Королевскому прокурору, положим, извинительно, если он увидел преступление там, где его не было, и с помощью фантазии старался доказать существование заговора, не имея для этого решительно никаких данных, потому что как жалкий нож (орудие покушения), так и полное бессилие, а также крайняя неумелость решившегося на него человека могли служить только очевидным доказательством, что Пассананте действовал под влиянием психоза и лишь на свой страх.

Но если бы даже самое тщательное следствие и не подтвердило неосновательность прокурорского предположения, то врачи-эксперты, эти наиболее рьяные из судебных следователей (piu fiscali del fisca), должны же были убедить блюстителя закона в сделанной им ошибке. Я настаиваю на том, что верно лишь первое показание Пассананте, повторенное, впрочем, три раза, тем более что оно вполне согласуется с данными судебного следствия, с письменными произведениями преступника, в которых нет и помина о цареубийстве, и со всей его скромной, безвестной жизнью до рокового события. Кроме того, уже будучи в тюрьме, он не только не боялся смерти, но даже высказывал желание, чтобы его казнили. Наконец, только идея самоубийства и придает этому преступлению известный смысл; но отнимите ее -- и оно оказывается нелепым, непонятным. Процесс Пассананте потому и остался для всех загадкой, что объяснение причины преступления, высказанное прокурором, было неверно, а верное не было принято.

Первым главным поводом к совершению преступления, без сомнения, послужила для Пассананте, как впоследствии и для Гито, нищета в соединении с громадным и ненормально развитым тщеславием.
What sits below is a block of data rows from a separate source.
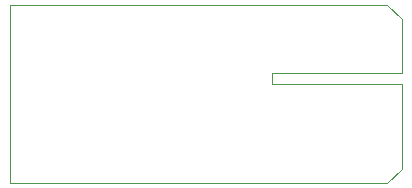
<source format=gm1>
G04*
G04 #@! TF.GenerationSoftware,Altium Limited,Altium Designer,20.0.13 (296)*
G04*
G04 Layer_Color=16711935*
%FSLAX23Y23*%
%MOIN*%
G70*
G01*
G75*
%ADD19C,0.004*%
%ADD20C,0.001*%
D19*
X3194Y3424D02*
X3293Y3424D01*
X3193Y3423D02*
X3194Y3424D01*
X2365Y3423D02*
X3193Y3423D01*
X2365Y3423D02*
X2365Y4016D01*
X3193Y4016D01*
X3194Y4016D01*
X3293Y4016D01*
X3620Y3424D02*
X3670Y3470D01*
X3670Y3752D01*
X3620Y4016D02*
X3670Y3970D01*
X3670Y3788D02*
X3670Y3970D01*
X3293Y3424D02*
X3620Y3424D01*
X3293Y4016D02*
X3620Y4016D01*
D20*
X3238Y3752D02*
X3238Y3788D01*
X3238Y3752D02*
X3670Y3752D01*
X3238Y3788D02*
X3670Y3788D01*
M02*

</source>
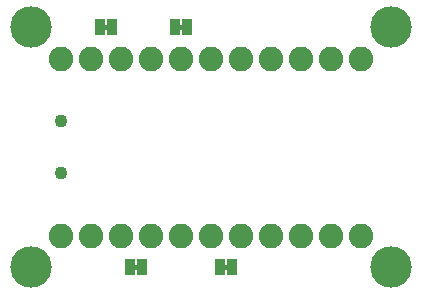
<source format=gbr>
G04 EAGLE Gerber RS-274X export*
G75*
%MOMM*%
%FSLAX34Y34*%
%LPD*%
%INSoldermask Bottom*%
%IPPOS*%
%AMOC8*
5,1,8,0,0,1.08239X$1,22.5*%
G01*
%ADD10C,0.406400*%
%ADD11C,1.103200*%
%ADD12C,3.505200*%
%ADD13C,2.082800*%
%ADD14R,0.838200X1.473200*%


D10*
X147320Y241300D02*
X157480Y241300D01*
X93980Y241300D02*
X83820Y241300D01*
X109220Y38100D02*
X119380Y38100D01*
X185420Y38100D02*
X195580Y38100D01*
D11*
X50800Y161700D03*
X50800Y117700D03*
D12*
X25400Y38100D03*
X25400Y241300D03*
X330200Y241300D03*
X330200Y38100D03*
D13*
X50800Y214630D03*
X76200Y214630D03*
X101600Y214630D03*
X127000Y214630D03*
X152400Y214630D03*
X177800Y214630D03*
X203200Y214630D03*
X228600Y214630D03*
X254000Y214630D03*
X279400Y214630D03*
X304800Y214630D03*
X304800Y64770D03*
X279400Y64770D03*
X254000Y64770D03*
X228600Y64770D03*
X203200Y64770D03*
X177800Y64770D03*
X152400Y64770D03*
X127000Y64770D03*
X101600Y64770D03*
X76200Y64770D03*
X50800Y64770D03*
D14*
X147320Y241300D03*
X157480Y241300D03*
X93980Y241300D03*
X83820Y241300D03*
X119380Y38100D03*
X109220Y38100D03*
X185420Y38100D03*
X195580Y38100D03*
M02*

</source>
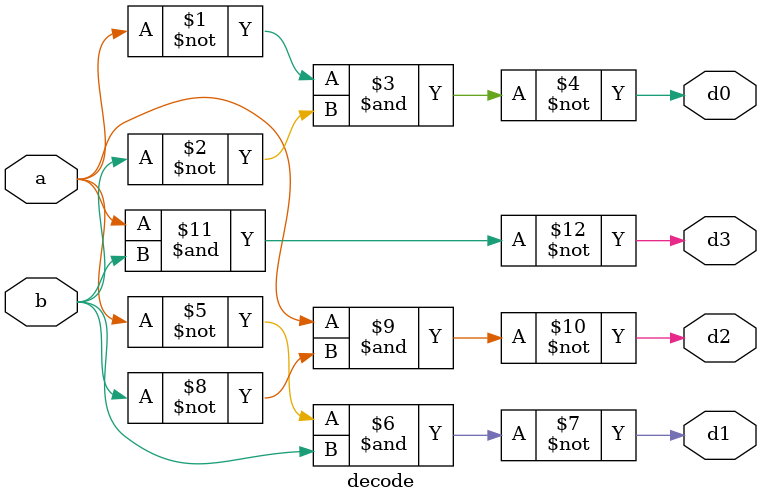
<source format=v>
`timescale 1ns / 1ps


module decode(
    input a,b,
    output d0,d1,d2,d3
    );
assign d0=~(~a&~b);
assign d1=~(~a&b);
assign d2=~(a&~b);
assign d3=~(a&b);
endmodule


</source>
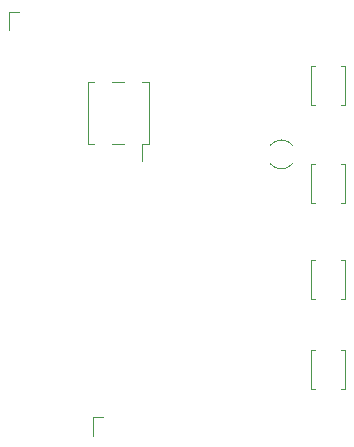
<source format=gbr>
G04 #@! TF.GenerationSoftware,KiCad,Pcbnew,(5.0.0)*
G04 #@! TF.CreationDate,2019-02-27T16:16:10+00:00*
G04 #@! TF.ProjectId,BubbleWatch,427562626C6557617463682E6B696361,rev?*
G04 #@! TF.SameCoordinates,Original*
G04 #@! TF.FileFunction,Legend,Bot*
G04 #@! TF.FilePolarity,Positive*
%FSLAX46Y46*%
G04 Gerber Fmt 4.6, Leading zero omitted, Abs format (unit mm)*
G04 Created by KiCad (PCBNEW (5.0.0)) date 02/27/19 16:16:10*
%MOMM*%
%LPD*%
G01*
G04 APERTURE LIST*
%ADD10C,0.120000*%
G04 APERTURE END LIST*
D10*
G04 #@! TO.C,SW3*
X157350000Y-83700000D02*
X157650000Y-83700000D01*
X157350000Y-80400000D02*
X157350000Y-83700000D01*
X157650000Y-80400000D02*
X157350000Y-80400000D01*
X160150000Y-83700000D02*
X159850000Y-83700000D01*
X159850000Y-80400000D02*
X160150000Y-80400000D01*
X160150000Y-80400000D02*
X160150000Y-83700000D01*
G04 #@! TO.C,SW2*
X157350000Y-75600000D02*
X157650000Y-75600000D01*
X157350000Y-72300000D02*
X157350000Y-75600000D01*
X157650000Y-72300000D02*
X157350000Y-72300000D01*
X160150000Y-75600000D02*
X159850000Y-75600000D01*
X159850000Y-72300000D02*
X160150000Y-72300000D01*
X160150000Y-72300000D02*
X160150000Y-75600000D01*
G04 #@! TO.C,SW1*
X157350000Y-67350000D02*
X157350000Y-64050000D01*
X157650000Y-67350000D02*
X157350000Y-67350000D01*
X157350000Y-64050000D02*
X157650000Y-64050000D01*
X159850000Y-67350000D02*
X160150000Y-67350000D01*
X160150000Y-67350000D02*
X160150000Y-64050000D01*
X160150000Y-64050000D02*
X159850000Y-64050000D01*
G04 #@! TO.C,J3*
X131750000Y-59405000D02*
X131750000Y-60975000D01*
X132570000Y-59405000D02*
X131750000Y-59405000D01*
G04 #@! TO.C,SW4*
X160150000Y-88050000D02*
X159850000Y-88050000D01*
X160150000Y-91350000D02*
X160150000Y-88050000D01*
X159850000Y-91350000D02*
X160150000Y-91350000D01*
X157350000Y-88050000D02*
X157650000Y-88050000D01*
X157650000Y-91350000D02*
X157350000Y-91350000D01*
X157350000Y-91350000D02*
X157350000Y-88050000D01*
G04 #@! TO.C,Y1*
X153850439Y-72281814D02*
G75*
G03X155750000Y-72281281I949561J781814D01*
G01*
X153850439Y-70718186D02*
G75*
G02X155750000Y-70718719I949561J-781814D01*
G01*
G04 #@! TO.C,J2*
X143600000Y-70600000D02*
X143600000Y-65400000D01*
X138400000Y-70600000D02*
X138400000Y-65400000D01*
X143030000Y-72040000D02*
X143030000Y-70600000D01*
X143600000Y-70600000D02*
X143030000Y-70600000D01*
X143600000Y-65400000D02*
X143030000Y-65400000D01*
X138970000Y-70600000D02*
X138400000Y-70600000D01*
X138970000Y-65400000D02*
X138400000Y-65400000D01*
X141510000Y-70600000D02*
X140490000Y-70600000D01*
X141510000Y-65400000D02*
X140490000Y-65400000D01*
G04 #@! TO.C,J3*
X139670000Y-93735000D02*
X138850000Y-93735000D01*
X138850000Y-93735000D02*
X138850000Y-95305000D01*
G04 #@! TD*
M02*

</source>
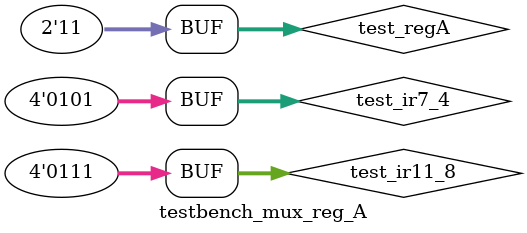
<source format=v>
module testbench_mux_reg_A();
    
    reg [3:0]test_ir7_4;
    reg [3:0]test_ir11_8;
    reg [1:0]test_regA;
    wire [3:0]test_rn1;
    mux_reg_A uut(.rn1(test_rn1),.ir7_4(test_ir7_4),.ir11_8(test_ir11_8),.regA(test_regA));

    initial begin
        test_ir11_8 = 4'b0111;
        test_ir7_4 = 4'b0101;
    end

    initial begin
        test_regA = 2'b00;
        #5 test_regA = 2'b01;
        #5 test_regA = 2'b10;
        #5 test_regA = 2'b11;
    end

    initial
    $monitor("RegA = %b,Rn1 = %b",test_regA,test_rn1);

endmodule
</source>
Далее, если он и относится к чему-нибудь с увлечением, фанатически, то совсем не к политике, но исключительно лишь к собственным безграмотным, до смешного нелепым произведениям. Он плачет и беснуется на суде присяжных не в том случае, когда оскорбляют его партию, но когда ему отказывают в прочтении одного из сочиненных им писем или чернят его доброе имя помощника повара, указывая на то, что он неглижировал своею обязанностью мыть посуду и вместо того постоянно занимался чтением. Пассананте отрицает справедливость этого показания, хотя оно могло быть ему полезно как доказательство того, что он -- маттоид.